ASSIGNMENT 1: List every band or musician that the essay about photography and the writer's mother names as having recorded at the studio in the woods.
ASSIGNMENT 2: Please transcribe the part of the essay about photography and the writer's mother that opens with the words containing "It was a beautiful" and closes with "others recorded there.".

EXTRACT PROVIDED:
+++

It was a beautiful studio if a little ramshackle at that point. But I loved how solitary and peaceful it was in the woods. It reminded me of my grandparents' house in upstate New York. The recording studio was remarkable, too. It had the Neve recording console and Studer tape machines from Jimi Hendrix's Electric Lady Studio. Nirvana, Soul Asylum, Grant Hart, PJ Harvey and many others recorded there.
I took this photo as the band was loading out. I used a Widelux F7 panoramic film camera. I never knew what results I would get with that thing. But at the very least, most shots were interesting and unconventional. Of all the photos I took at that session, this one is my favorite. I did not realize until a few years later that my dad's photo above is very similar. As you can see with this shot and the ones below, the influence of that photo looms large in my photographic eye.
I like non-standard film formats. While the 35mm aspect ratio is tried and tested, the panoramic and square formats are where I feel most comfortable. The above shot was taken with my Hasselblad 500C and an 80mm normal lens. Once again, I gravitated towards an image that is eerily reminiscent of my fathers photographs. This one is of my mom walking in a park in Annapolis, Maryland shortly before she moved to Chicago.
In 2009, my mom could not handle living alone any more. She was falling a lot, having seizures and passing out. These episodes continued to get worse and more frequent. My wife and I decided to move her out to Chicago to be closer to us. We got her a condo. I flew back, packed her up and drove her to Chicago in her silver Honda Civic.
This was a very painful time for her and for me. She declined fairly quickly and could not live alone even with 24 hour care. She couldn't walk safely, cook, dress herself or do her bills. She lost her ability to talk. She had dementia which progressed to Alzheimers. We moved her to a nice assisted living place not too far from our house. She had a series of small strokes which robbed her of her ability to chew and swallow food. We made the decision to put her on hospice. All of the trips to hospital were very hard on her. She really suffered.
On November 8, 2015, she passed away. I was walking out the door to visit her when I got that call. She was sitting in her chair at a mass that a traveling Catholic priest offered every Sunday. It is ironic that she died then because she was not religious and was a fallen Catholic. I am thankful she went peacefully though. She was surrounded by nice people and not in some awful hospital.
The picture says it well enough. She was on her way out.

+++

Stored entries:
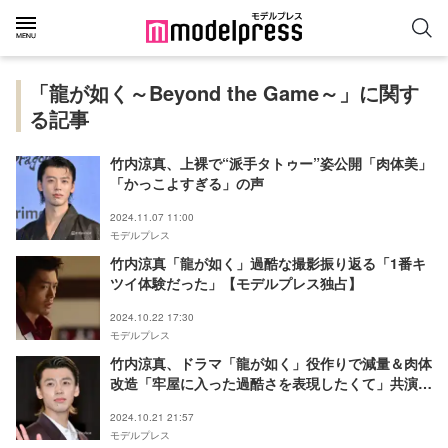
「龍が如く～Beyond the Game～」に関す
る記事
竹内涼真、上裸で“派手タトゥー”姿公開「肉体美」
「かっこよすぎる」の声
2024.11.07 11:00
モデルプレス
竹内涼真「龍が如く」過酷な撮影振り返る「1番キ
ツイ体験だった」【モデルプレス独占】
2024.10.22 17:30
モデルプレス
竹内涼真、ドラマ「龍が如く」役作りで減量＆肉体
改造「牢屋に入った過酷さを表現したくて」共演者
も驚き「すごい大胸筋でした」【龍が如く～
2024.10.21 21:57
Beyond the Game～】
モデルプレス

+++

TASK RESULT 1: Nirvana, Soul Asylum, Grant Hart, PJ Harvey

TASK RESULT 2:
It was a beautiful studio if a little ramshackle at that point. But I loved how solitary and peaceful it was in the woods. It reminded me of my grandparents' house in upstate New York. The recording studio was remarkable, too. It had the Neve recording console and Studer tape machines from Jimi Hendrix's Electric Lady Studio. Nirvana, Soul Asylum, Grant Hart, PJ Harvey and many others recorded there.